(Design files in plain text)

|---|

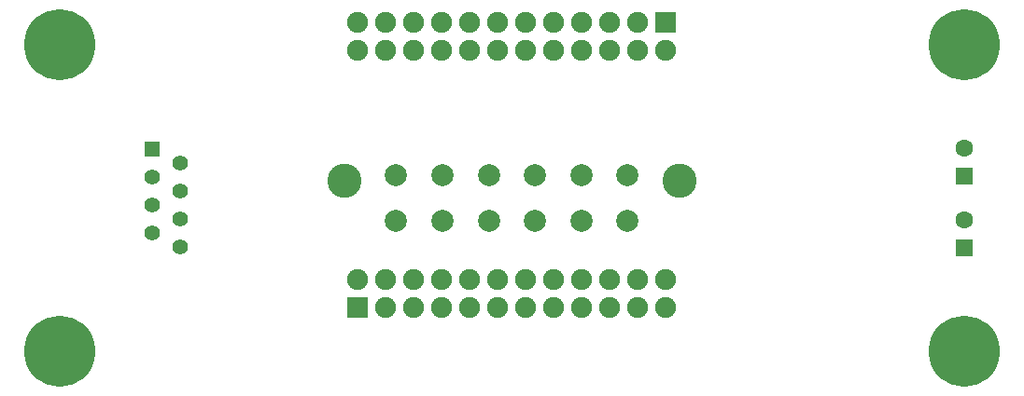
<source format=gbs>
G04*
G04 #@! TF.GenerationSoftware,Altium Limited,Altium Designer,18.0.11 (651)*
G04*
G04 Layer_Color=16711935*
%FSLAX25Y25*%
%MOIN*%
G70*
G01*
G75*
%ADD25C,0.25400*%
%ADD26C,0.05518*%
%ADD27R,0.05518X0.05518*%
%ADD28C,0.00400*%
%ADD29C,0.07487*%
%ADD30R,0.07487X0.07487*%
%ADD31C,0.12211*%
%ADD32C,0.07880*%
%ADD33C,0.06306*%
%ADD34R,0.06306X0.06306*%
D25*
X161417Y-54724D02*
D03*
X-161417D02*
D03*
X161417Y54724D02*
D03*
X-161417D02*
D03*
D26*
X-118543Y-17504D02*
D03*
X-128543Y-12504D02*
D03*
X-118543Y-7504D02*
D03*
X-128543Y-2504D02*
D03*
X-118543Y2496D02*
D03*
X-128543Y7496D02*
D03*
X-118543Y12496D02*
D03*
D27*
X-128543Y17496D02*
D03*
D28*
X-153543Y-22504D02*
D03*
Y22504D02*
D03*
D29*
X55000Y-28976D02*
D03*
X45000D02*
D03*
X35000D02*
D03*
X25000D02*
D03*
X15000D02*
D03*
X5000D02*
D03*
X-5000D02*
D03*
X-15000D02*
D03*
X-25000D02*
D03*
X-35000D02*
D03*
X-45000D02*
D03*
X-55000D02*
D03*
X55000Y-38976D02*
D03*
X45000D02*
D03*
X35000D02*
D03*
X25000D02*
D03*
X15000D02*
D03*
X5000D02*
D03*
X-5000D02*
D03*
X-15000D02*
D03*
X-25000D02*
D03*
X-35000D02*
D03*
X-45000D02*
D03*
X45000Y62913D02*
D03*
X35000D02*
D03*
X25000D02*
D03*
X15000D02*
D03*
X5000D02*
D03*
X-5000D02*
D03*
X-15000D02*
D03*
X-25000D02*
D03*
X-35000D02*
D03*
X-45000D02*
D03*
X-55000D02*
D03*
X55000Y52913D02*
D03*
X45000D02*
D03*
X35000D02*
D03*
X25000D02*
D03*
X15000D02*
D03*
X5000D02*
D03*
X-5000D02*
D03*
X-15000D02*
D03*
X-25000D02*
D03*
X-35000D02*
D03*
X-45000D02*
D03*
X-55000D02*
D03*
D30*
Y-38976D02*
D03*
X55000Y62913D02*
D03*
D31*
X-59842Y6299D02*
D03*
X59842D02*
D03*
D32*
X41339Y8268D02*
D03*
X24803D02*
D03*
X8268D02*
D03*
X-8268D02*
D03*
X-24803D02*
D03*
X-41339D02*
D03*
X41339Y-8268D02*
D03*
X24803D02*
D03*
X8268D02*
D03*
X-8268D02*
D03*
X-24803D02*
D03*
X-41339D02*
D03*
D33*
X161417Y17874D02*
D03*
Y-7874D02*
D03*
D34*
Y7874D02*
D03*
Y-17874D02*
D03*
M02*

</source>
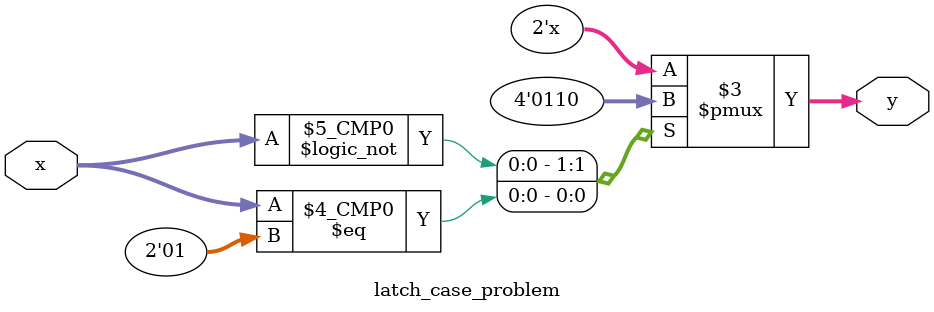
<source format=v>
module latch_case_problem (input [1:0] x, output reg [1:0] y);
    // problem: y is undefined when
    // x == 2'b10 or x == 2'b11,
    // so a latch gets instantiated
    // in combinational always statement.
	// should have a "default" case.
    always @(*)
    begin
        case (x)
        2'b00:
            y = 2'b01;
        2'b01:
            y = 2'b10;
        endcase
    end
endmodule

</source>
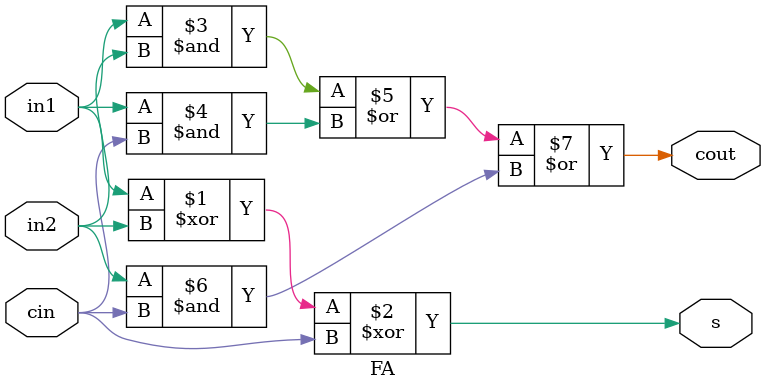
<source format=v>
module FARip4b (SW, LEDR);
	
	input [8:0] SW;
	output [9:0] LEDR;
	wire w1, w2, w3;
	
	FA u0 (.in1(SW[4]), .in2(SW[0]), .cin(SW[8]),
			 .s(LEDR[0]), .cout(w1) );
			 
	FA u1 (.in1(SW[5]), .in2(SW[1]), .cin(w1),
			 .s(LEDR[1]), .cout(w2) );
			 
	FA u2 (.in1(SW[6]), .in2(SW[2]), .cin(w2),
			 .s(LEDR[2]), .cout(w3) );
			 
	FA u3 (.in1(SW[7]), .in2(SW[3]), .cin(w3),
			 .s(LEDR[3]), .cout(LEDR[9]) );
	
endmodule

module FA (input in1, in2, cin,
			  output s, cout);
	
	assign s = in1 ^ in2 ^ cin;
	assign cout = (in1 & in2) | (in1 & cin) | (in2 & cin);
	
endmodule 
</source>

|---|

- What you should do
Please repeat the records above exactly, omitting any pictures they contain.

- Response
<source format=gbs>
G04*
G04 #@! TF.GenerationSoftware,Altium Limited,Altium Designer,18.0.11 (651)*
G04*
G04 Layer_Color=16711935*
%FSLAX25Y25*%
%MOIN*%
G70*
G01*
G75*
%ADD25C,0.25400*%
%ADD26C,0.05518*%
%ADD27R,0.05518X0.05518*%
%ADD28C,0.00400*%
%ADD29C,0.07487*%
%ADD30R,0.07487X0.07487*%
%ADD31C,0.12211*%
%ADD32C,0.07880*%
%ADD33C,0.06306*%
%ADD34R,0.06306X0.06306*%
D25*
X161417Y-54724D02*
D03*
X-161417D02*
D03*
X161417Y54724D02*
D03*
X-161417D02*
D03*
D26*
X-118543Y-17504D02*
D03*
X-128543Y-12504D02*
D03*
X-118543Y-7504D02*
D03*
X-128543Y-2504D02*
D03*
X-118543Y2496D02*
D03*
X-128543Y7496D02*
D03*
X-118543Y12496D02*
D03*
D27*
X-128543Y17496D02*
D03*
D28*
X-153543Y-22504D02*
D03*
Y22504D02*
D03*
D29*
X55000Y-28976D02*
D03*
X45000D02*
D03*
X35000D02*
D03*
X25000D02*
D03*
X15000D02*
D03*
X5000D02*
D03*
X-5000D02*
D03*
X-15000D02*
D03*
X-25000D02*
D03*
X-35000D02*
D03*
X-45000D02*
D03*
X-55000D02*
D03*
X55000Y-38976D02*
D03*
X45000D02*
D03*
X35000D02*
D03*
X25000D02*
D03*
X15000D02*
D03*
X5000D02*
D03*
X-5000D02*
D03*
X-15000D02*
D03*
X-25000D02*
D03*
X-35000D02*
D03*
X-45000D02*
D03*
X45000Y62913D02*
D03*
X35000D02*
D03*
X25000D02*
D03*
X15000D02*
D03*
X5000D02*
D03*
X-5000D02*
D03*
X-15000D02*
D03*
X-25000D02*
D03*
X-35000D02*
D03*
X-45000D02*
D03*
X-55000D02*
D03*
X55000Y52913D02*
D03*
X45000D02*
D03*
X35000D02*
D03*
X25000D02*
D03*
X15000D02*
D03*
X5000D02*
D03*
X-5000D02*
D03*
X-15000D02*
D03*
X-25000D02*
D03*
X-35000D02*
D03*
X-45000D02*
D03*
X-55000D02*
D03*
D30*
Y-38976D02*
D03*
X55000Y62913D02*
D03*
D31*
X-59842Y6299D02*
D03*
X59842D02*
D03*
D32*
X41339Y8268D02*
D03*
X24803D02*
D03*
X8268D02*
D03*
X-8268D02*
D03*
X-24803D02*
D03*
X-41339D02*
D03*
X41339Y-8268D02*
D03*
X24803D02*
D03*
X8268D02*
D03*
X-8268D02*
D03*
X-24803D02*
D03*
X-41339D02*
D03*
D33*
X161417Y17874D02*
D03*
Y-7874D02*
D03*
D34*
Y7874D02*
D03*
Y-17874D02*
D03*
M02*

</source>
<source format=v>
module latch_case_problem (input [1:0] x, output reg [1:0] y);
    // problem: y is undefined when
    // x == 2'b10 or x == 2'b11,
    // so a latch gets instantiated
    // in combinational always statement.
	// should have a "default" case.
    always @(*)
    begin
        case (x)
        2'b00:
            y = 2'b01;
        2'b01:
            y = 2'b10;
        endcase
    end
endmodule

</source>
<source format=v>
module FARip4b (SW, LEDR);
	
	input [8:0] SW;
	output [9:0] LEDR;
	wire w1, w2, w3;
	
	FA u0 (.in1(SW[4]), .in2(SW[0]), .cin(SW[8]),
			 .s(LEDR[0]), .cout(w1) );
			 
	FA u1 (.in1(SW[5]), .in2(SW[1]), .cin(w1),
			 .s(LEDR[1]), .cout(w2) );
			 
	FA u2 (.in1(SW[6]), .in2(SW[2]), .cin(w2),
			 .s(LEDR[2]), .cout(w3) );
			 
	FA u3 (.in1(SW[7]), .in2(SW[3]), .cin(w3),
			 .s(LEDR[3]), .cout(LEDR[9]) );
	
endmodule

module FA (input in1, in2, cin,
			  output s, cout);
	
	assign s = in1 ^ in2 ^ cin;
	assign cout = (in1 & in2) | (in1 & cin) | (in2 & cin);
	
endmodule 
</source>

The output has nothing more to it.